Most people have been through those stages in their lives that they just don’t talk about. Whether it was a band, clothes, or the way someone acted. What seemed cool at the time might make that person want to cringe or erase it from their mind. Middle school is a place of the past, something not to be dwelled on.
“I don’t even want to think about myself in middle school. It was a time that didn’t exist to me, I’ve blocked it out from my mind,” commented Maureen McDunnough, a sophomore. “Most people change, and usually for the better. Even in a year or so there can be a drastic change in someone. And then there’s those people that never change and are still stuck in 2011. I try to avoid those people.”
Another sophomore, Alexis Pawlusiak, definitely feels she’s different. “One Direction was my life,” she said, while also explaining how she used to listen to pop and country. “I never thought I’d get over them,” she added, before describing the more hardcore music she listens to now, including bands such as Of Mice and Men, Architects, Avenged Sevenfold, etc.
“My music taste is so much better than it was before,” McDunnough stated. In middle school, she said she used to listen to bands like Tool, My Chemical Romance, and other metal bands. “Now, I love One Direction. I’m not too cool to say I don’t like mainstream stuff, and pop is amazing.” Another artist she likes is Taylor Swift, who to most people is also too “mainstream.”

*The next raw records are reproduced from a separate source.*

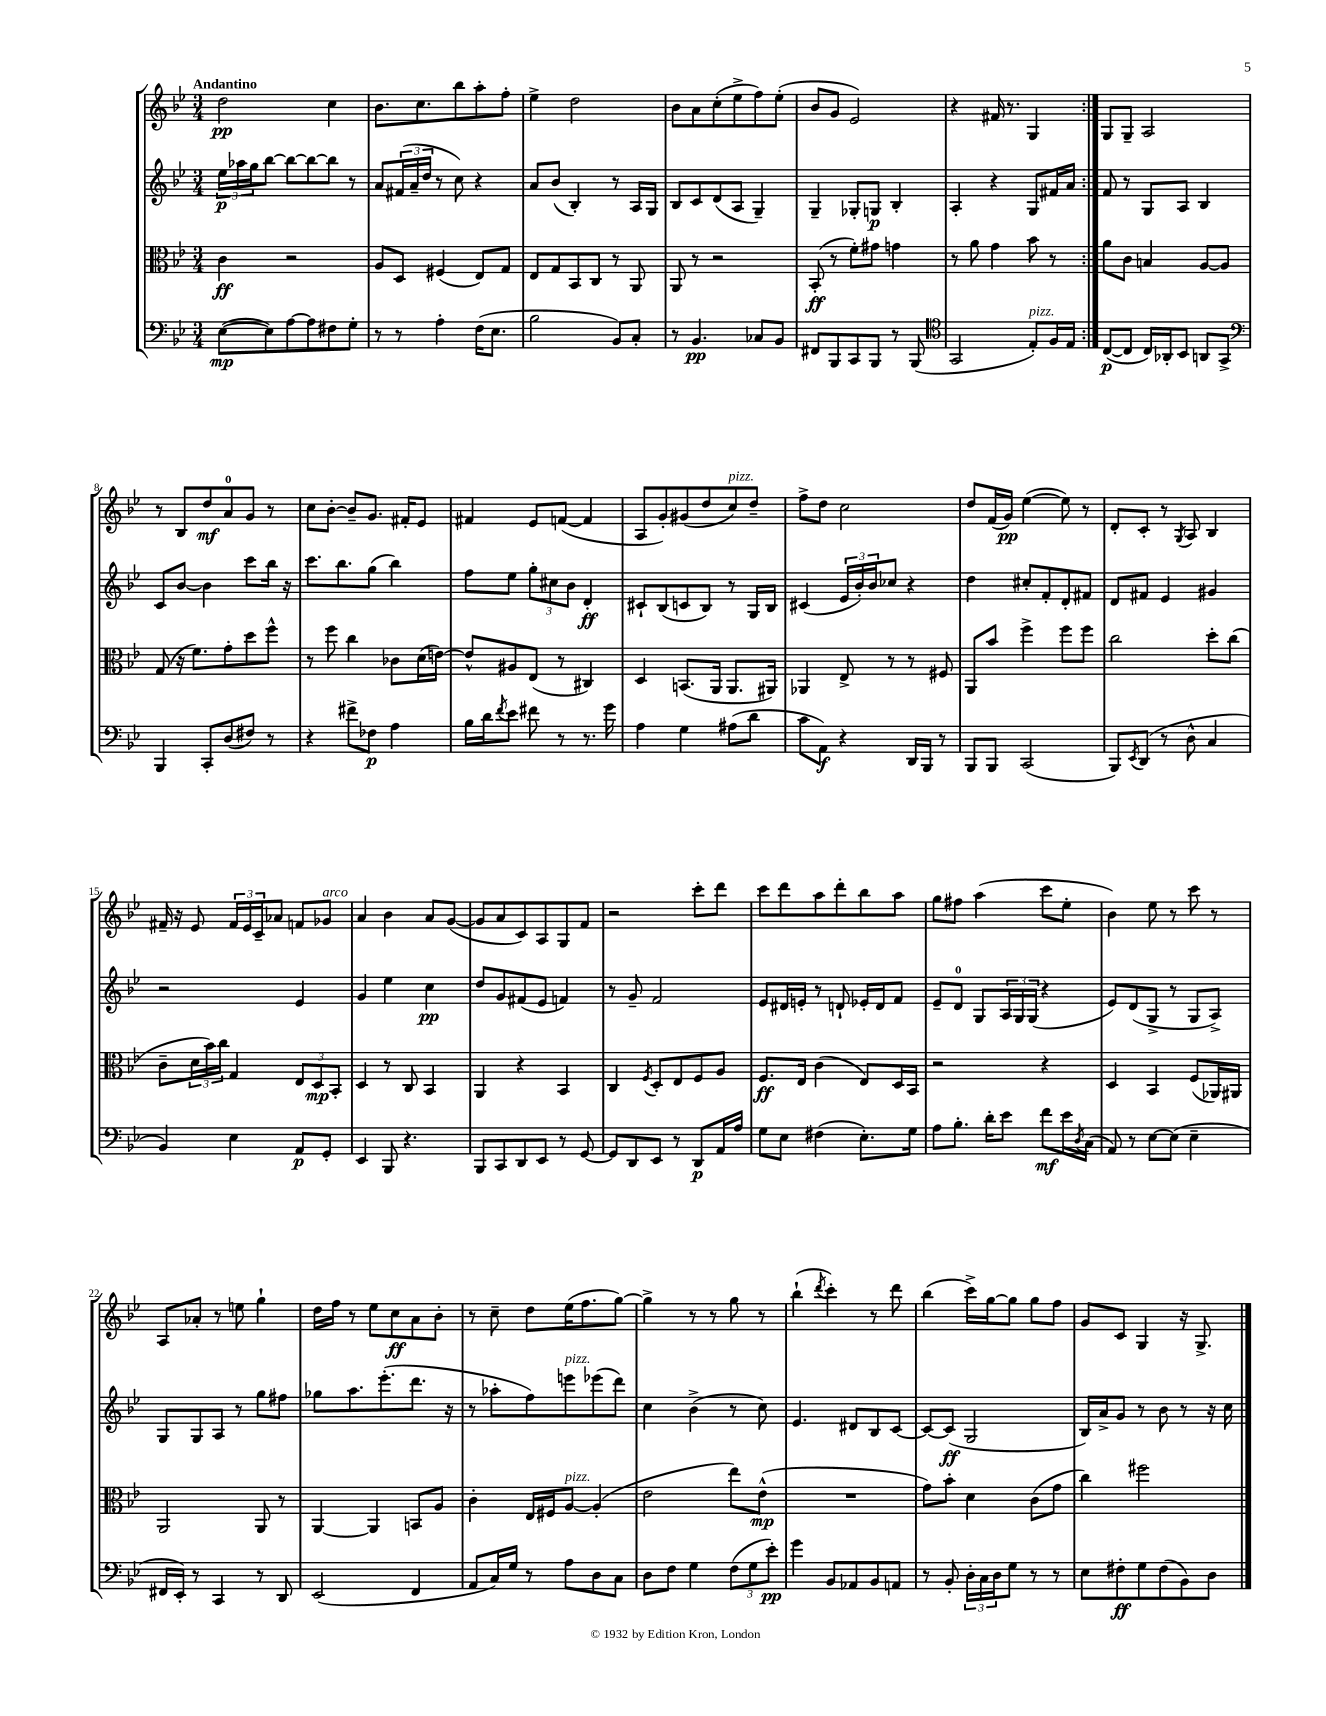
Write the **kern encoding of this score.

**kern	**kern	**kern	**kern
*staff4	*staff3	*staff2	*staff1
*clefF4	*clefC3	*clefG2	*clefG2
*k[b-e-]	*k[b-e-]	*k[b-e-]	*k[b-e-]
*M3/4	*M3/4	*M3/4	*M3/4
([8E-	4c	24ee-	2dd
.	.	24aa-	.
.	.	24gg	.
8E-])	.	[8bb-	.
[8A	2r	8bb-_	.
8A]	.	8bb-_	.
8F#	.	8bb-]	4cc
8G'	.	8r	.
=	=	=	=
8r	8A	8a	8.b-
8r	8D	(24f#	.
.	.	24a~	.
.	.	.	8.cc
.	.	24dd	.
4A'	(4F#	8r	.
.	.	8cc)	8bb-
(16F	8E-)	4r	8aa'
8.E-	.	.	.
.	8G	.	8ff'
=	=	=	=
2B-	8E-	8a	4ee-^
.	8G	(8b-	.
.	8BB-	4B-')	2dd
.	8C	.	.
8BB-)	8r	8r	.
8C'	8AA	16A	.
.	.	16G	.
=	=	=	=
8r	8AA	8B-	8b-
4.BB-	8r	8c	8a
.	2r	(8d	(8cc'
.	.	8A	8ee-^
8C-	.	4G~)	8ff)
8BB-	.	.	(8ee-'
=	=	=	=
8FF#	(8BB-'	4G~	8b-
8BBB-	8r	.	8g
8CC	8f')	8G-'	2e-)
8BBB-	8g#	8G	.
8r	4g	4B-'	.
(8BBB-	.	.	.
=	=	=	=
*clefC4	*	*	*
2GG	8r	4A'	4r
.	8a	.	.
.	4g	4r	16f#
.	.	.	8.r
8E-')	8b-	8G	4G
16F	8r	16f#	.
16E-	.	16a	.
=:|!	=:|!	=:|!	=:|!
([8C	8a	8f	8G
8C]	8c	8r	8G~
16C)	4B	8G	2A
16AA-'	.	.	.
8BB-	.	8A	.
8AA	[8A	4B-	.
8GG^	8A]	.	.
=	=	=	=
*clefF4	*	*	*
4BBB-	(8G	8c	8r
.	16r	[8b-	8B-
.	8.f)	.	.
8CC'	.	4b-]	8dd
(8D	8g'	.	8a
8F#)	8dd	8ccc	8g
8r	8ff^^	16bb-	8r
.	.	16r	.
=	=	=	=
4r	8r	8.ccc	8cc
.	8ff	.	[8b-'
.	.	8.bb-	.
8f#^	4cc	.	8b-~]
8F-	.	(8gg	8.g
4A	8c-	4bb-)	.
.	.	.	16f#'
.	(16d	.	8e-
.	[16e)	.	.
=	=	=	=
16B-	8e^^]	8ff	4f#
16d	.	.	.
8qf	.	.	.
8e-	8A#	8ee-	.
8f#	(8E-	12gg'	8e-
.	.	12cc#	.
8r	8r	.	([8f
.	.	12b-	.
8.r	4C#)	4d'	4f]
16g	.	.	.
=	=	=	=
4A	4D	8c#`	8A
.	.	(8B-	8g')
4G	(8.BB	8c	(8g#
.	.	8B-)	8dd
.	16AA	.	.
(8A#	8.AA	8r	8cc)
8d	.	16G	8dd~
.	16AA#)	16B-	.
=	=	=	=
8c	4AA-	(4c#	8ff^
8AA)	.	.	8dd
4r	8E-^	24e-	2cc
.	.	24b-')	.
.	.	24b-	.
.	8r	8cc-	.
16DD	8r	4r	.
16BBB-	.	.	.
8r	8F#	.	.
=	=	=	=
8BBB-	8AA	4dd	8dd
8BBB-	8b-	.	(16f
.	.	.	16g)
(2CC	4ff^	8cc#'	([4ee-
.	.	8f'	.
.	8ff	8d'	8ee-])
.	8ff	8f#	8r
=	=	=	=
8BBB-)	2cc	8d	8d'
8qEE-	.	.	.
(8DD	.	8f#	8c'
8r	.	4e-	8r
.	.	.	8qG
8D^^	.	.	8A
4C	8dd'	4g#	4B-
.	(8cc	.	.
=	=	=	=
4BB-)	8c~	2r	16f#~
.	.	.	16r
.	24d	.	8e-
.	24b-)	.	.
.	24cc	.	.
4E-	4G	.	24f#
.	.	.	24e-
.	.	.	24c~
.	.	.	8a-
8AA	12E-	4e-	8f
.	12D	.	.
8GG'	.	.	8g-
.	12BB-'	.	.
=	=	=	=
4EE-	4D	4g	4a
8BBB-	8r	4ee-	4b-
4.r	8C	.	.
.	4BB-	4cc	8a
.	.	.	([8g
=	=	=	=
8BBB-	4AA	8dd	8g]
8CC	.	8g	8a
8DD	4r	(8f#	8c)
8EE-	.	8e-	8A
8r	4BB-	4f)	8G
[8GG	.	.	8f
=	=	=	=
8GG]	4C	8r	2r
8DD	.	8g~	.
.	8qF	.	.
8EE-	8D'	2f	.
8r	8E-	.	.
8DD	8F	.	8ccc'
16AA	8A	.	8ddd
16A	.	.	.
=	=	=	=
8G	8.F	8e-	8ccc
8E-	.	16d#	8ddd
.	16E-	16e'	.
(4F#	(4c	8r	8aa
.	.	8d`	8ddd'
8.E-')	8E-)	16e-'	8bb-
.	.	16d	.
.	16D	8f	8aa
16G	16BB-	.	.
=	=	=	=
8A	2r	8e-~	8gg
8.B-'	.	8d	8ff#
.	.	8G	(4aa
16d'	.	.	.
8e-	.	24A	.
.	.	24G	.
.	.	(24G	.
8f	4r	4r	8ccc
16e-	.	.	8ee-'
8qD	.	.	.
(16C	.	.	.
=	=	=	=
8AA)	4D	8e-)	4b-)
8r	.	(8d	.
[8E-	4BB-	8G^	8ee-
(8E-]	.	8r	8r
4E-~	(8F	8G	8ccc
.	16AA-)	8A^)	8r
.	16AA#	.	.
=	=	=	=
16FF#	2AA	8G	8A
16EE-')	.	.	.
8r	.	8G	8a-'
4CC	.	8A	8r
.	.	8r	8ee
8r	8AA	8gg	4gg`
8DD	8r	8ff#	.
=	=	=	=
(2EE-	[4AA	8gg-	16dd
.	.	.	16ff
.	.	8.aa	8r
.	4AA]	.	8ee-
.	.	(8.eee-'	.
.	.	.	8cc
4FF	8BB	8.ddd	8a
.	8A	.	8b-'
.	.	16r	.
=	=	=	=
8AA	4c'	8r	8r
16C)	.	8aa-'	8cc~
16G	.	.	.
8r	16E-	8ff)	8dd
.	16F#	.	.
8A	[8A	8eee	(16ee-
.	.	.	8.ff
8D	(4A']	(8eee-	.
8C	.	8ddd)	[8gg)
=	=	=	=
8D	2e-	4cc	4gg^]
8F	.	.	.
4G	.	(4b-^	8r
.	.	.	8r
(12F	8ee-)	8r	8gg
12G	.	.	.
.	(8e-^^	8cc)	8r
12e-')	.	.	.
=	=	=	=
4g	2.r	4.e-	(4bb-`
.	.	.	8qddd
8BB-	.	.	4ccc')
8AA-	.	8d#	.
8BB-	.	8B-	8r
8AA	.	[8c	8ddd
=	=	=	=
8r	8g)	8c_	(4bb-
8BB-'	8b-'	(8c]	.
24D'	4d	2G	16ccc^)
24C	.	.	.
.	.	.	[16gg
24D	.	.	.
8G	.	.	8gg]
8r	(8c	.	8gg
8r	8g	.	8ff
=	=	=	=
8E-	4cc)	16B-)	8g
.	.	16a^	.
8F#'	.	8g	8c
8G	2ff#	8r	4G
(8F#	.	8b-	.
8BB-)	.	8r	16r
.	.	.	8.G^
8D	.	16r	.
.	.	16cc	.
==	==	==	==
*-	*-	*-	*-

When looking up middle schoolers on Urban Dictionary, a website with questionable validity, entries explain that “these adolescents should be avoided or pitied, since they are experiencing the worst and most awkward period of their lives.” Another said that “middle schoolers are NOT to be confused with high schoolers. Middle schoolers are still in the ‘opening’ stage of adulthood, whereas high schoolers are rushing through the ‘blooming’ stage and ‘settling’ stage.”
Harvey Groom, a senior, disagreed with the last part. “I think high schoolers are more often than not far from ‘settling’ into their adulthood. But I know so much more about myself now than I did then. I’m not trying so hard to impress people; I’m doing things for me.”
“There are a lot of things I’d want to say to my middle school self,” Groom said. “‘You have permission to hurt and be angry at the world and yourself. But you have permission to find peace and to forgive yourself and others.’”
High school may not be real life, but some of the most important developments of a person happen during these four years. “I don’t know how I would describe myself,” McDunnough said. “Right now I’m me, by my senior year I might become a more grown version of me, but as long as I feel good about myself, that’s enough.”
McDunnough also added that “in middle school students feel like they have to belong to a group of people, but as they grow out of that, they realize there is no specific way to be. There’s too much that teens struggle with over those four years, there’s too much going on to not be who they are. If they give up on trying to be someone else and fit other people’s ideas of who you should be.”
“Just remember that sometimes you need to live for yourself,” she added. “Just do whatever you can to make it through those four years. Don’t be afraid to poop in school, avoid drama (not the class), and stay hydrated, kids.”